2026/08/02 (更新日:2026/08/02)

痛みの出方で状態を見分ける——時間帯・動作・部位別の特徴

痛みの出方で状態を見分ける——時間帯・動作・部位別の特徴の一覧表。朝起きてから10〜30分だけ痛む(その後和らぐ)、夕方〜就寝前に痛みが増す、夜間、安静にしていても痛む、歩き始め・立ち上がり時だけ痛む、階段の下りで特に痛む、内側(親指側)だけが痛む、両膝同時に痛むの7パターンについて、考えられる状態・理由をまとめた図。

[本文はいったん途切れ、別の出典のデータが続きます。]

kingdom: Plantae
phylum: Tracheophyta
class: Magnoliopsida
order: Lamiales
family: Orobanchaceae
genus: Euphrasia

痛みのパターン: 朝起きてから10〜30分だけ痛む(その後和らぐ) / 考えられる状態・理由: 初期〜中期の変形性膝関節症に多い。就寝中の安静で関節液(かんせつえき)の循環が低下し、軟骨表面に炎症性物質が蓄積する。動き始めると血流が改善し痛みが緩和される。
痛みのパターン: 夕方〜就寝前に痛みが増す / 考えられる状態・理由: 中期以降に多い。日中の積み重なった負荷で炎症が強まる。関節内に水がたまっている(関節水腫)ことも多い。
痛みのパターン: 夜間、安静にしていても痛む / 考えられる状態・理由: 炎症が強い状態、または進行期。骨棘(こつきょく:骨のとげ)が神経を刺激している可能性がある。整形外科への早めの受診を検討すること。
痛みのパターン: 歩き始め・立ち上がり時だけ痛む / 考えられる状態・理由: 動き始め痛の典型。軟骨が薄くなった部分に瞬間的に荷重が集中するため。
痛みのパターン: 階段の下りで特に痛む / 考えられる状態・理由: 下り時は体重の約7〜8倍の負荷が膝前面(膝蓋骨まわり)にかかるため。軟骨が薄い部位に圧が集中しやすい。
痛みのパターン: 内側(親指側)だけが痛む / 考えられる状態・理由: O脚による内側荷重集中が多い。変形性膝関節症の約80%は内側の軟骨から摩耗が始まる。
痛みのパターン: 両膝同時に痛む / 考えられる状態・理由: 体重過多・全身的な加齢変化・関節リウマチなどの全身性疾患との鑑別が必要。